元々Linear layerを使っていた部分をすべて置き換えた。noisy networkの論文では3.1にこうかかれていた

We apply the following modifications to both DQN and Dueling: first, ε-greedy is no longer used, but instead the policy greedily optimises the (randomised) action-value function. Secondly, the fully connected layers of the value network are parameterised as a noisy network,

なのでこの通りであればdueling network中のvalue network側のみをnoisyなものに置き換えるのが正しそうだが、今回はrainbowを実装するための一要素として実装していたので、こちらの論文を参考にすべてのLinear layerを置き換えた。

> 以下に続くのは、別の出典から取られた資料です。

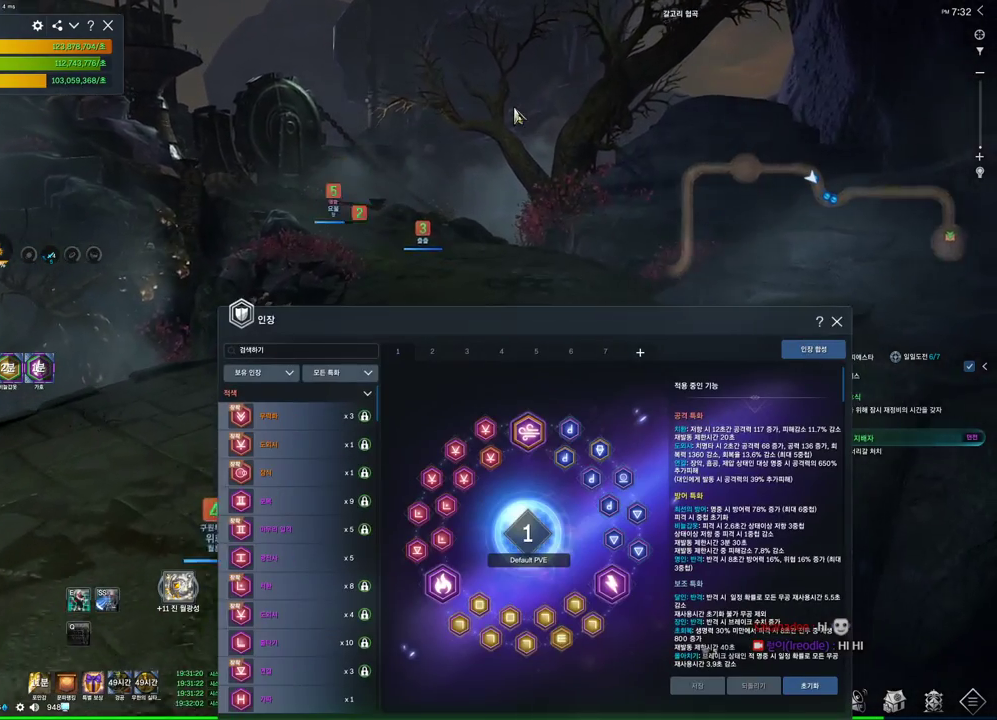
{"keys": ["w"], "mouse": [], "events": []}
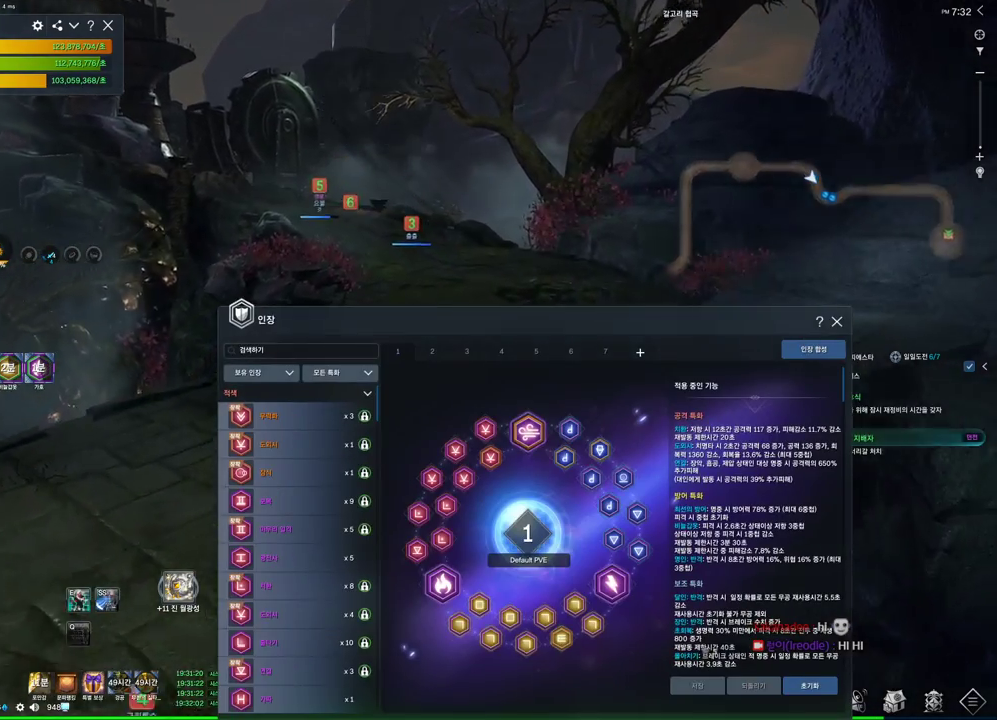
{"keys": ["d", "w"], "mouse": [], "events": [[400, "d", "down"]]}
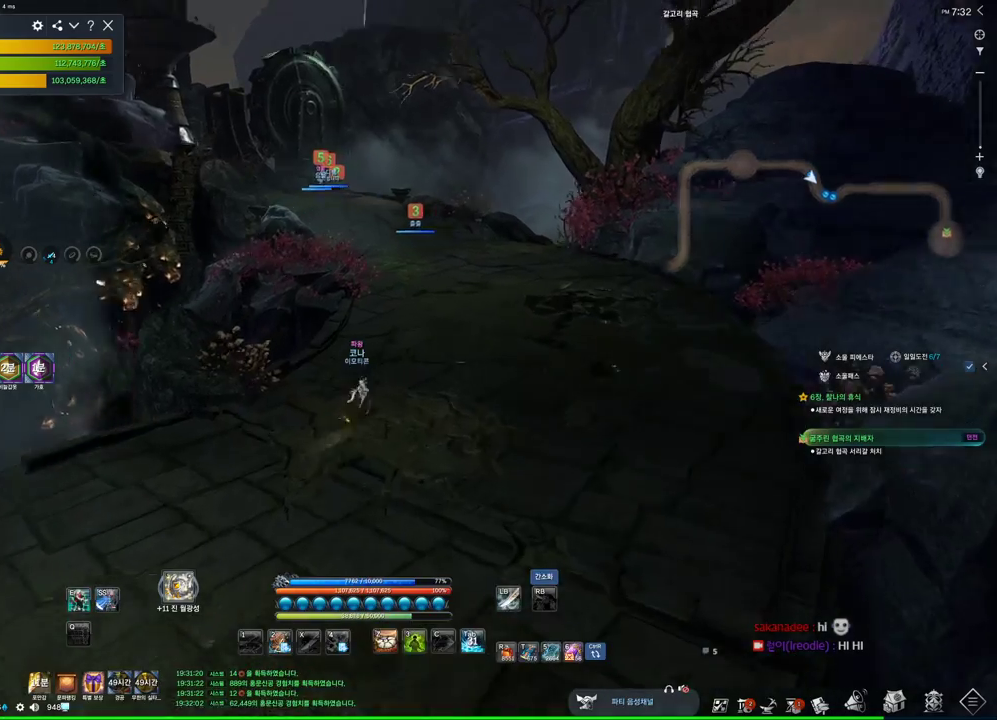
{"keys": ["alt", "w"], "mouse": ["mb4"], "events": [[67, "space", "down"], [167, "d", "up"], [234, "space", "up"], [400, "mouse_mb4", "down"], [500, "alt", "down"]]}
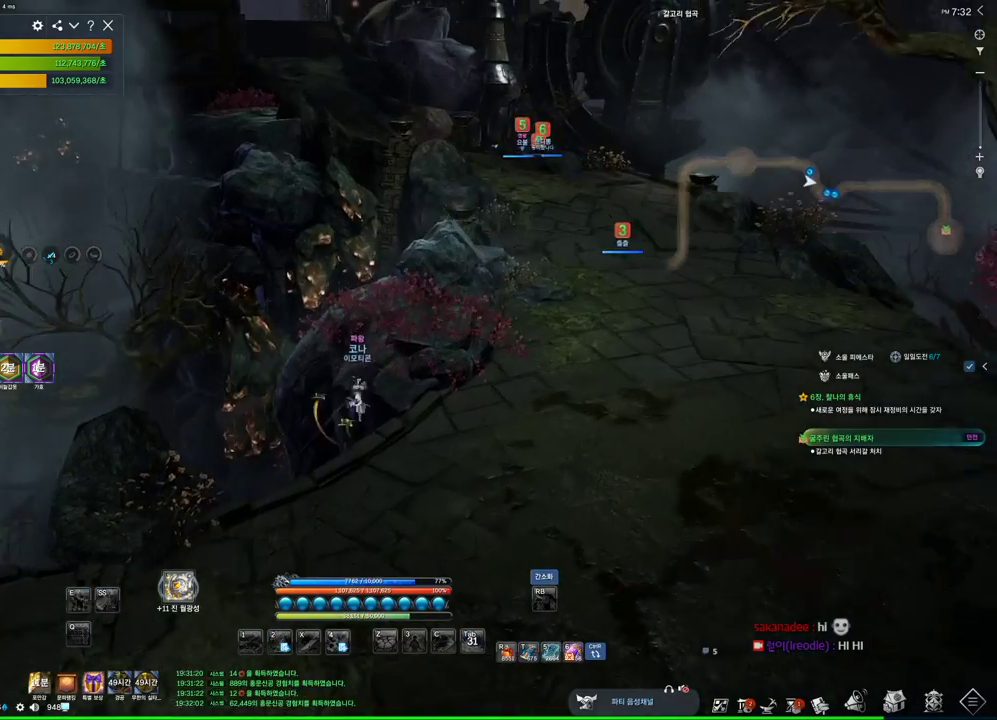
{"keys": ["alt", "w"], "mouse": [], "events": [[100, "mouse_mb4", "up"], [200, "mouse_mb4", "down"], [234, "mouse_mb4", "up"]]}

[1710.02298] Rainbow: Combining Improvements in Deep Reinforcement Learning

（The Integrated Agentの項目の最後）

We then replace all linear layers with their noisy equivalent described in Equation (4). Within these noisy linear layers we use factorised Gaussian noise (Fortunato et al. 2017) to reduce the number of independent noise variables

結果

atariのbreakoutを20000 episodes分学習させた結果がこちら縦軸が100 episodes毎の平均reward（崩したブロックの数）、横軸がepisode数 f:id:y-kamiya:20181013105913p:plain

ちなみに、prioritized experience reply（とimportance sampling）の実装も含んだ状態で学習させた。noisy networkを適用した方が立ち上がりが遅くなっているものの、baselineに比べて後半が右肩上がりの状態になっているように見える。rainbowの関連情報などを見ると、noisy networkは最終的なパフォーマンスを向上させるのに寄与すると言われているので、それに沿った結果にはなっていそう。

ただし注意点として、上記の学習はたった20000 episodes（steps数は1.5M程度）しかやっていないため、論文にかかれているようなスケール（100M stepsとか）からするとほとんど差が出ていない初期の部分に当てはまる（noisy networkの論文のグラフを見るとbaselineとnoisy network適用時の結果に差が出始めているのは10M steps経過くらいで、それまではほとんど差が見えない）

追記

noiseリセットのタイミングが間違っていることに気づいたため修正しました

reset noise appropriately by y-kamiya · Pull Request #1 · y-kamiya/machine-learning-samples · GitHub

元の実装だと、全結合層のforward計算毎にnoiseをリセットしていました。しかし、論文のP.15のAlgorithm 1: NoisyNet-DQN / NoisyNet-Duelingにかかれているアルゴリズムの流れに従うと、一連に繋がっている各全結合層は同じnoiseを使うようになっていました。そのため、agent側から適切なタイミングでnoiseのリセット処理を呼ぶようにしました。